Circular RNA circGPRC5A(e2) facilitates gastric cancer progression and metastasis via modulating miR‐665/LASP1 and activating PI3K/AKT pathway

Abstract

AbstractGastric cancer (GC) is one of the most commonly diagnosed malignancies worldwide. Compelling evidence indicates that circular RNA (circRNA) played critical roles in multiple cancers. However, the role and mechanisms of circRNAs in GC remains unclear.
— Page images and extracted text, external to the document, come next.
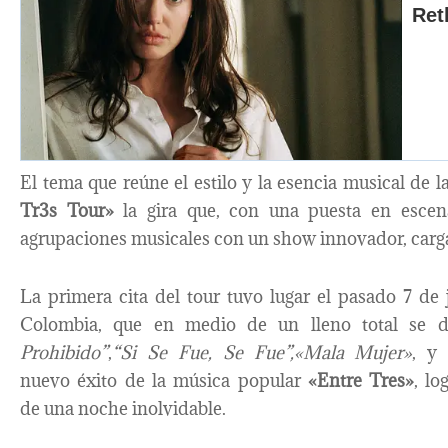
El tema que reúne el estilo y la esencia musical de l
Tr3s Tour»
la gira que, con una puesta en escena
agrupaciones musicales con un show innovador, car
La primera cita del tour tuvo lugar el pasado 7 de
Colombia, que en medio de un lleno total se 
Prohibido”
,
“Si Se Fue, Se Fue”,
«Mala Mujer»
, y
nuevo éxito de la música popular
«Entre Tres»
, lo
de una noche inolvidable.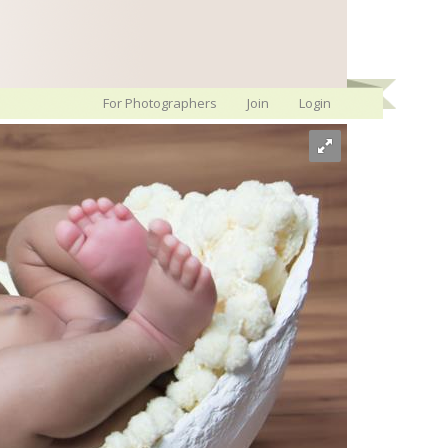
For Photographers
Join
Login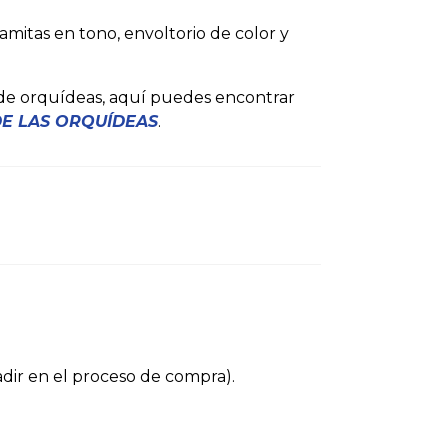
itas en tono, envoltorio de color y
 de orquídeas, aquí puedes encontrar
E LAS ORQUÍDEAS
.
adir en el proceso de compra).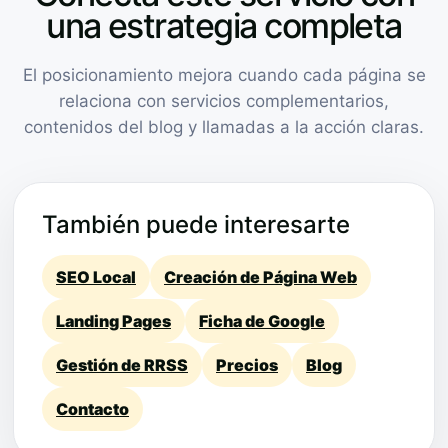
una estrategia completa
El posicionamiento mejora cuando cada página se
relaciona con servicios complementarios,
contenidos del blog y llamadas a la acción claras.
También puede interesarte
SEO Local
Creación de Página Web
Landing Pages
Ficha de Google
Gestión de RRSS
Precios
Blog
Contacto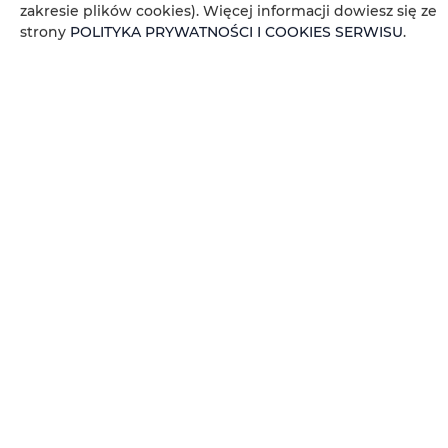
Przybory kuchenne
zakresie plików cookies). Więcej informacji dowiesz się ze
strony
POLITYKA PRYWATNOŚCI I COOKIES SERWISU
.
Kuchenka mikrofalowa
Zestaw do przygotowywania kawy i herbaty
Ekspres do kawy
Ręczniki
Widok na miasto
Gniazdko koło łóżka
Poduszka syntetyczna
Czujnik dymu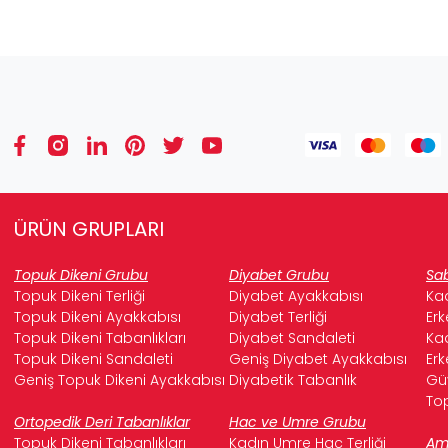
ÜRÜN GRUPLARI
Topuk Dikeni Grubu
Diyabet Grubu
Sab
Topuk Dikeni Terliği
Diyabet Ayakkabısı
Kad
Topuk Dikeni Ayakkabısı
Diyabet Terliği
Erk
Topuk Dikeni Tabanlıkları
Diyabet Sandaleti
Kad
Topuk Dikeni Sandaleti
Geniş Diyabet Ayakkabısı
Erk
Geniş Topuk Dikeni Ayakkabısı
Diyabetik Tabanlık
Güv
Top
Ortopedik Deri Tabanlıklar
Hac ve Umre Grubu
Topuk Dikeni Tabanlıkları
Kadın Umre Hac Terliği
Ame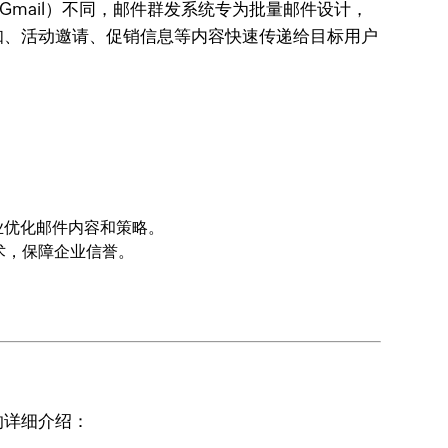
Gmail）不同，邮件群发系统专为批量邮件设计，
知、活动邀请、促销信息等内容快速传递给目标用户
业优化邮件内容和策略。
术，保障企业信誉。
的详细介绍：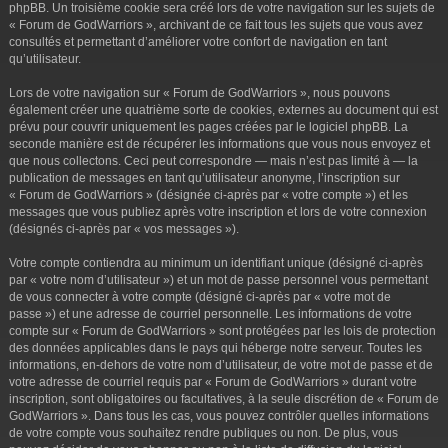
phpBB. Un troisième cookie sera créé lors de votre navigation sur les sujets de
« Forum de GodWarriors », archivant de ce fait tous les sujets que vous avez
consultés et permettant d’améliorer votre confort de navigation en tant
qu’utilisateur.
Lors de votre navigation sur « Forum de GodWarriors », nous pouvons
également créer une quatrième sorte de cookies, externes au document qui est
prévu pour couvrir uniquement les pages créées par le logiciel phpBB. La
seconde manière est de récupérer les informations que vous nous envoyez et
que nous collectons. Ceci peut correspondre — mais n’est pas limité à — la
publication de messages en tant qu’utilisateur anonyme, l’inscription sur
« Forum de GodWarriors » (désignée ci-après par « votre compte ») et les
messages que vous publiez après votre inscription et lors de votre connexion
(désignés ci-après par « vos messages »).
Votre compte contiendra au minimum un identifiant unique (désigné ci-après
par « votre nom d’utilisateur ») et un mot de passe personnel vous permettant
de vous connecter à votre compte (désigné ci-après par « votre mot de
passe ») et une adresse de courriel personnelle. Les informations de votre
compte sur « Forum de GodWarriors » sont protégées par les lois de protection
des données applicables dans le pays qui héberge notre serveur. Toutes les
informations, en-dehors de votre nom d’utilisateur, de votre mot de passe et de
votre adresse de courriel requis par « Forum de GodWarriors » durant votre
inscription, sont obligatoires ou facultatives, à la seule discrétion de « Forum de
GodWarriors ». Dans tous les cas, vous pouvez contrôler quelles informations
de votre compte vous souhaitez rendre publiques ou non. De plus, vous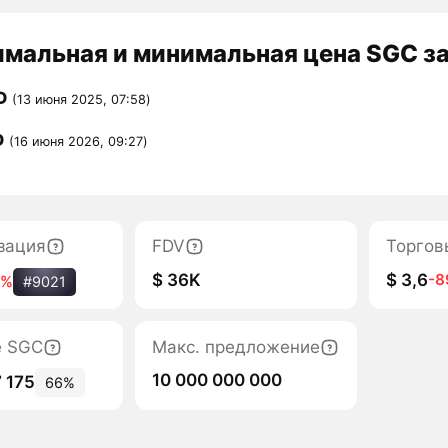
мальная и минимальная цена SGC за
D
(13 июня 2025, 07:58)
D
(16 июня 2026, 09:27)
зация
FDV
Торгов
$ 36K
$ 3,6
-
5%
#9021
е SGC
Макс. предложение
10 000 000 000
 175
66%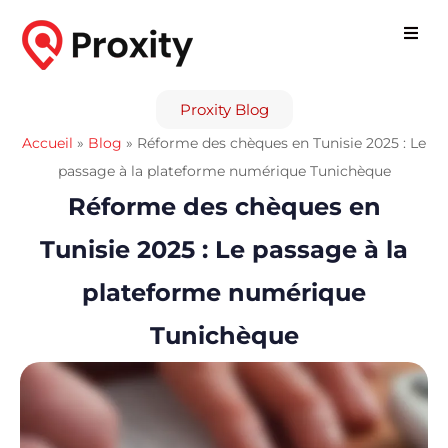
Proxity Blog
Accueil
»
Blog
»
Réforme des chèques en Tunisie 2025 : Le
passage à la plateforme numérique Tunichèque
Réforme des chèques en
Tunisie 2025 : Le passage à la
plateforme numérique
Tunichèque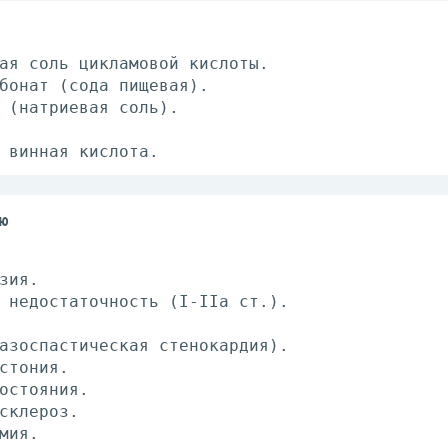
ая соль цикламовой кислоты.
бонат (сода пищевая).
 (натриевая соль).
 винная кислота.
ю
зия.
 недостаточность (I-IIa ст.).
азоспастическая стенокардия).
стония.
остояния.
склероз.
мия.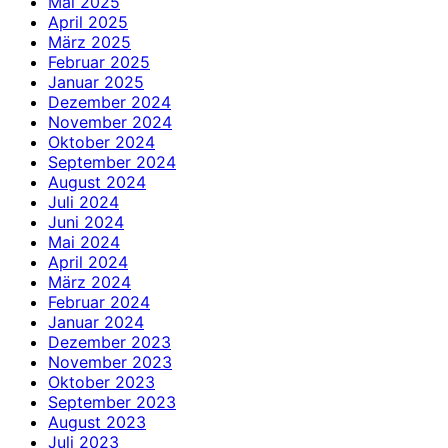
Mai 2025
April 2025
März 2025
Februar 2025
Januar 2025
Dezember 2024
November 2024
Oktober 2024
September 2024
August 2024
Juli 2024
Juni 2024
Mai 2024
April 2024
März 2024
Februar 2024
Januar 2024
Dezember 2023
November 2023
Oktober 2023
September 2023
August 2023
Juli 2023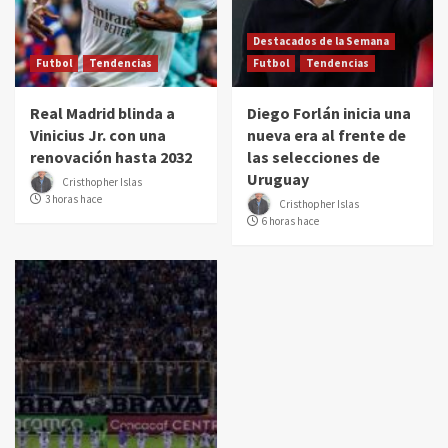
Destacados de la Semana
Futbol
Tendencias
Futbol
Tendencias
Real Madrid blinda a
Diego Forlán inicia una
Vinicius Jr. con una
nueva era al frente de
renovación hasta 2032
las selecciones de
Uruguay
Cristhopher Islas
3 horas hace
Cristhopher Islas
6 horas hace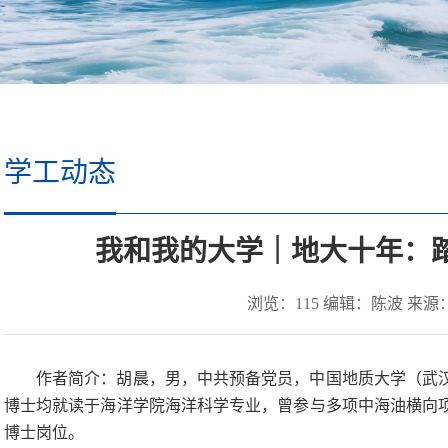
学工动态
我和我的大学｜地大十年：踏
浏览：
115
编辑：陈波 来源： 时
作者简介：胡晨，男，中共预备党员，中国地质大学（武
博士均就读于海洋学院海洋科学专业，曾参与多项中海油横向
博士岗位。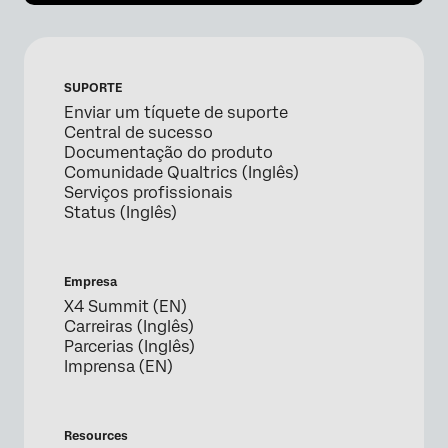
SUPORTE
Enviar um tíquete de suporte
Central de sucesso
Documentação do produto
Comunidade Qualtrics (Inglês)
Serviços profissionais
Status (Inglês)
Empresa
X4 Summit (EN)
Carreiras (Inglês)
Parcerias (Inglês)
Imprensa (EN)
Resources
Here we first identified a notably overexpressed circular RNA hsa_circ_0025506 in GC by human circRNA microarray, designated as circGPRC5A(e2). Next, we found circGPRC5A(e2) was overexpressed in GC cell lines and clinical samples as well. Then, we confirmed that circGPRC5A(e2) was primarily located in the cytoplasm of GC cells and colocation phenomenon was observed with miR‐665 via fluorescence in situ hybridization. Functionally, Cell Counting Kit‐8, 5‐Ethynyl‐2′‐deoxyuridine, clone formation assay, Transwell invasion assay, wound‐healing assay, and animal experiments showed that circGPRC5A(e2) promoted GC proliferation, migration, and invasion in vitro, and tumorigenesis and metastasis in vivo. Mechanistically, we showed that circGPRC5A(e2) could serve as miR‐665 sponges and facilitate GC growth and metastasis via modulating miR‐665/LIM and SH3 protein 1 (LASP1) axis and activating phosphatidylinositol 3‐kinase/AKT pathway. Taken together, this study revealed that circGPRC5A(e2) functioned as an oncogene in GC. The circGPRC5A(e2)/miR‐665/LASP1 axis revealed by current research might provide novel biomarkers and promising therapeutic targets for GC.